(What you are asked to do) Set down the complete data exactly as it appears below.
******************************
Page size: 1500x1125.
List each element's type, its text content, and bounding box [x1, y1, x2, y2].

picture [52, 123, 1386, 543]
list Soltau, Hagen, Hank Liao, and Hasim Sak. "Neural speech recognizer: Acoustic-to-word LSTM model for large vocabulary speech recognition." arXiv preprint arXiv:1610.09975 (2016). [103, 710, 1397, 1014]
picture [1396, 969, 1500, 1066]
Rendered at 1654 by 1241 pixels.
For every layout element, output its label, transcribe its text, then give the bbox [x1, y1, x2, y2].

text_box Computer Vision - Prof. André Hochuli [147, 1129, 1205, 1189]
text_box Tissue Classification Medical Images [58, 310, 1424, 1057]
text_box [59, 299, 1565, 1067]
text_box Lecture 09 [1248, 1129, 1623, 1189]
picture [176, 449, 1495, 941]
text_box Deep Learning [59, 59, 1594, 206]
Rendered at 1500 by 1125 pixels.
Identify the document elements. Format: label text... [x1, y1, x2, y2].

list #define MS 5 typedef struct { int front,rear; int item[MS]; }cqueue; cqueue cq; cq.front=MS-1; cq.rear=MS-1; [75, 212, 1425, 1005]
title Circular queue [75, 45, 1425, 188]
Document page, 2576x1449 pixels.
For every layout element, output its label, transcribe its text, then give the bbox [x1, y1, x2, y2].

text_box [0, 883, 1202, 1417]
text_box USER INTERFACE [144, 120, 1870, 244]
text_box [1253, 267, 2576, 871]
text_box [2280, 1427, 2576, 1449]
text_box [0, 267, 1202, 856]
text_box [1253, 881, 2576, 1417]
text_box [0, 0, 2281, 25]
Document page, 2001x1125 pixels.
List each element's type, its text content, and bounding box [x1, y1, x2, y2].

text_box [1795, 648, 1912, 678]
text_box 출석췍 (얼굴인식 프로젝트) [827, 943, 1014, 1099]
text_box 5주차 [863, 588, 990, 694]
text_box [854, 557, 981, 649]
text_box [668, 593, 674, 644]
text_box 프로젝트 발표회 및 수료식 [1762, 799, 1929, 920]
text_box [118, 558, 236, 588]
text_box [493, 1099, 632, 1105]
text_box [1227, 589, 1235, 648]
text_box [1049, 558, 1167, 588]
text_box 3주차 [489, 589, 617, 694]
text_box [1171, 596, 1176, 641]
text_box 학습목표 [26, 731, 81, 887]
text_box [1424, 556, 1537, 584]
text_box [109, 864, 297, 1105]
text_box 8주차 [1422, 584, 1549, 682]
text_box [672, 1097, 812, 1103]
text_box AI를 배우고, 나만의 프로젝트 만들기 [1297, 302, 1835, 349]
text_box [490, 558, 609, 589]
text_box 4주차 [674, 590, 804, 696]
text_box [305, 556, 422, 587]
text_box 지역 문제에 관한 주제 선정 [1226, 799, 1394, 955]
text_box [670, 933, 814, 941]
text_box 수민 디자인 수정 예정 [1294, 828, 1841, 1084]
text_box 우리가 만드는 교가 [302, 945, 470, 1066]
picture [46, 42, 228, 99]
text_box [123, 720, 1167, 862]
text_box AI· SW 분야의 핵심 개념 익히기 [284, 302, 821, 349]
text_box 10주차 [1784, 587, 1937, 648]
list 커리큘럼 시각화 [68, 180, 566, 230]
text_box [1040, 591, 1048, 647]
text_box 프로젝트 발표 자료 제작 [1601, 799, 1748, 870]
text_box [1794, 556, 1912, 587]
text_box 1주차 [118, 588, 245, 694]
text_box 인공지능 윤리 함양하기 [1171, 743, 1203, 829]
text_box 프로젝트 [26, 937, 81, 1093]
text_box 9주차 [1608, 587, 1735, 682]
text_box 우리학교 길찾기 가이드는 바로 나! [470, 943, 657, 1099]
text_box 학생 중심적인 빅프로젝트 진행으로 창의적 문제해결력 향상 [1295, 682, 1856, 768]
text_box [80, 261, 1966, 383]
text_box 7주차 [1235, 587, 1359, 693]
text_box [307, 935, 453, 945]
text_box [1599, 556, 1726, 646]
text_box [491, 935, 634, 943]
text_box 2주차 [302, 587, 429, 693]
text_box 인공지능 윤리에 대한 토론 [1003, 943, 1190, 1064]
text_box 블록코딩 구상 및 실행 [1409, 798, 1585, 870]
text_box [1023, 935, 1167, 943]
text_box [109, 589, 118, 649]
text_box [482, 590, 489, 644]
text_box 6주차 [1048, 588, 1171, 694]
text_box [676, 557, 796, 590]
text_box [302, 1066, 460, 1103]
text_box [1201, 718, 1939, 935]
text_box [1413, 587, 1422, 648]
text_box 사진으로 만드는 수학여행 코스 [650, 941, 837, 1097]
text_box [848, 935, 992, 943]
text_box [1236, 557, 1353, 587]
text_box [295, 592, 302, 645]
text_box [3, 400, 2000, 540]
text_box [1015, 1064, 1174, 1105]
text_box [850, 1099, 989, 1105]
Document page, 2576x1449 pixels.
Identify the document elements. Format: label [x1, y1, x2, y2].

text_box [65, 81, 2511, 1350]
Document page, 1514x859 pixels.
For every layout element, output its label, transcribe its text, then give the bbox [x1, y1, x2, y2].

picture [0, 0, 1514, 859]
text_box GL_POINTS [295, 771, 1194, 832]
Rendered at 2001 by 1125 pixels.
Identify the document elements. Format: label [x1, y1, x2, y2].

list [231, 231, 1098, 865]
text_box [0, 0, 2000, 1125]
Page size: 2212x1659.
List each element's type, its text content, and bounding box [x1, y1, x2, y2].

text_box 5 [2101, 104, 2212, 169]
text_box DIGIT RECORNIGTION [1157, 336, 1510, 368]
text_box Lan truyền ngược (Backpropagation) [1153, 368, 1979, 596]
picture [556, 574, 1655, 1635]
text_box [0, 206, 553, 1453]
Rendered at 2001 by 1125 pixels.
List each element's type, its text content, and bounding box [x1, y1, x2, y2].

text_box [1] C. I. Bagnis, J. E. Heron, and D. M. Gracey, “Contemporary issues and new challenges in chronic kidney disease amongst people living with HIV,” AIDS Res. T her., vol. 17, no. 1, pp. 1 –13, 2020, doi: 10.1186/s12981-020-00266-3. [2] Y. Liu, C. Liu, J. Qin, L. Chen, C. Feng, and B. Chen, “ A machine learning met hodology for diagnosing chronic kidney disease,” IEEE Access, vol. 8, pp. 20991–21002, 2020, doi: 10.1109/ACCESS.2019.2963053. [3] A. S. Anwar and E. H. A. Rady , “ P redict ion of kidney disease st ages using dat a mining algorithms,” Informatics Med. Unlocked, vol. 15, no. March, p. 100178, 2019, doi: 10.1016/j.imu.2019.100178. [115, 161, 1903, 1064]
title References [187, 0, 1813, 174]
******************************
(Answer to this exercise)
Page size: 1500x1125.
List each element's type, its text content, and bounding box [x1, y1, x2, y2].

picture [52, 123, 1386, 543]
list Soltau, Hagen, Hank Liao, and Hasim Sak. "Neural speech recognizer: Acoustic-to-word LSTM model for large vocabulary speech recognition." arXiv preprint arXiv:1610.09975 (2016). [103, 710, 1397, 1014]
picture [1396, 969, 1500, 1066]
Rendered at 1654 by 1241 pixels.
For every layout element, output its label, transcribe its text, then give the bbox [x1, y1, x2, y2].

text_box Computer Vision - Prof. André Hochuli [147, 1129, 1205, 1189]
text_box Tissue Classification Medical Images [58, 310, 1424, 1057]
text_box [59, 299, 1565, 1067]
text_box Lecture 09 [1248, 1129, 1623, 1189]
picture [176, 449, 1495, 941]
text_box Deep Learning [59, 59, 1594, 206]
Rendered at 1500 by 1125 pixels.
Identify the document elements. Format: label text... [x1, y1, x2, y2].

list #define MS 5 typedef struct { int front,rear; int item[MS]; }cqueue; cqueue cq; cq.front=MS-1; cq.rear=MS-1; [75, 212, 1425, 1005]
title Circular queue [75, 45, 1425, 188]
Document page, 2576x1449 pixels.
For every layout element, output its label, transcribe its text, then give the bbox [x1, y1, x2, y2].

text_box [0, 883, 1202, 1417]
text_box USER INTERFACE [144, 120, 1870, 244]
text_box [1253, 267, 2576, 871]
text_box [2280, 1427, 2576, 1449]
text_box [0, 267, 1202, 856]
text_box [1253, 881, 2576, 1417]
text_box [0, 0, 2281, 25]
Document page, 2001x1125 pixels.
List each element's type, its text content, and bounding box [x1, y1, x2, y2].

text_box [1795, 648, 1912, 678]
text_box 출석췍 (얼굴인식 프로젝트) [827, 943, 1014, 1099]
text_box 5주차 [863, 588, 990, 694]
text_box [854, 557, 981, 649]
text_box [668, 593, 674, 644]
text_box 프로젝트 발표회 및 수료식 [1762, 799, 1929, 920]
text_box [118, 558, 236, 588]
text_box [493, 1099, 632, 1105]
text_box [1227, 589, 1235, 648]
text_box [1049, 558, 1167, 588]
text_box 3주차 [489, 589, 617, 694]
text_box [1171, 596, 1176, 641]
text_box 학습목표 [26, 731, 81, 887]
text_box [1424, 556, 1537, 584]
text_box [109, 864, 297, 1105]
text_box 8주차 [1422, 584, 1549, 682]
text_box [672, 1097, 812, 1103]
text_box AI를 배우고, 나만의 프로젝트 만들기 [1297, 302, 1835, 349]
text_box [490, 558, 609, 589]
text_box 4주차 [674, 590, 804, 696]
text_box [305, 556, 422, 587]
text_box 지역 문제에 관한 주제 선정 [1226, 799, 1394, 955]
text_box [670, 933, 814, 941]
text_box 수민 디자인 수정 예정 [1294, 828, 1841, 1084]
text_box 우리가 만드는 교가 [302, 945, 470, 1066]
picture [46, 42, 228, 99]
text_box [123, 720, 1167, 862]
text_box AI· SW 분야의 핵심 개념 익히기 [284, 302, 821, 349]
text_box 10주차 [1784, 587, 1937, 648]
list 커리큘럼 시각화 [68, 180, 566, 230]
text_box [1040, 591, 1048, 647]
text_box 프로젝트 발표 자료 제작 [1601, 799, 1748, 870]
text_box [1794, 556, 1912, 587]
text_box 1주차 [118, 588, 245, 694]
text_box 인공지능 윤리 함양하기 [1171, 743, 1203, 829]
text_box 프로젝트 [26, 937, 81, 1093]
text_box 9주차 [1608, 587, 1735, 682]
text_box 우리학교 길찾기 가이드는 바로 나! [470, 943, 657, 1099]
text_box 학생 중심적인 빅프로젝트 진행으로 창의적 문제해결력 향상 [1295, 682, 1856, 768]
text_box [80, 261, 1966, 383]
text_box 7주차 [1235, 587, 1359, 693]
text_box [307, 935, 453, 945]
text_box [1599, 556, 1726, 646]
text_box [491, 935, 634, 943]
text_box 2주차 [302, 587, 429, 693]
text_box 인공지능 윤리에 대한 토론 [1003, 943, 1190, 1064]
text_box 블록코딩 구상 및 실행 [1409, 798, 1585, 870]
text_box [1023, 935, 1167, 943]
text_box [109, 589, 118, 649]
text_box [482, 590, 489, 644]
text_box 6주차 [1048, 588, 1171, 694]
text_box [676, 557, 796, 590]
text_box [302, 1066, 460, 1103]
text_box [1201, 718, 1939, 935]
text_box [1413, 587, 1422, 648]
text_box 사진으로 만드는 수학여행 코스 [650, 941, 837, 1097]
text_box [848, 935, 992, 943]
text_box [1236, 557, 1353, 587]
text_box [295, 592, 302, 645]
text_box [3, 400, 2000, 540]
text_box [1015, 1064, 1174, 1105]
text_box [850, 1099, 989, 1105]
Document page, 2576x1449 pixels.
Identify the document elements. Format: label [x1, y1, x2, y2].

text_box [65, 81, 2511, 1350]
Document page, 1514x859 pixels.
For every layout element, output its label, transcribe its text, then give the bbox [x1, y1, x2, y2].

picture [0, 0, 1514, 859]
text_box GL_POINTS [295, 771, 1194, 832]
Rendered at 2001 by 1125 pixels.
Identify the document elements. Format: label [x1, y1, x2, y2].

list [231, 231, 1098, 865]
text_box [0, 0, 2000, 1125]
Page size: 2212x1659.
List each element's type, its text content, and bounding box [x1, y1, x2, y2].

text_box 5 [2101, 104, 2212, 169]
text_box DIGIT RECORNIGTION [1157, 336, 1510, 368]
text_box Lan truyền ngược (Backpropagation) [1153, 368, 1979, 596]
picture [556, 574, 1655, 1635]
text_box [0, 206, 553, 1453]
Rendered at 2001 by 1125 pixels.
List each element's type, its text content, and bounding box [x1, y1, x2, y2].

text_box [1] C. I. Bagnis, J. E. Heron, and D. M. Gracey, “Contemporary issues and new challenges in chronic kidney disease amongst people living with HIV,” AIDS Res. T her., vol. 17, no. 1, pp. 1 –13, 2020, doi: 10.1186/s12981-020-00266-3. [2] Y. Liu, C. Liu, J. Qin, L. Chen, C. Feng, and B. Chen, “ A machine learning met hodology for diagnosing chronic kidney disease,” IEEE Access, vol. 8, pp. 20991–21002, 2020, doi: 10.1109/ACCESS.2019.2963053. [3] A. S. Anwar and E. H. A. Rady , “ P redict ion of kidney disease st ages using dat a mining algorithms,” Informatics Med. Unlocked, vol. 15, no. March, p. 100178, 2019, doi: 10.1016/j.imu.2019.100178. [115, 161, 1903, 1064]
title References [187, 0, 1813, 174]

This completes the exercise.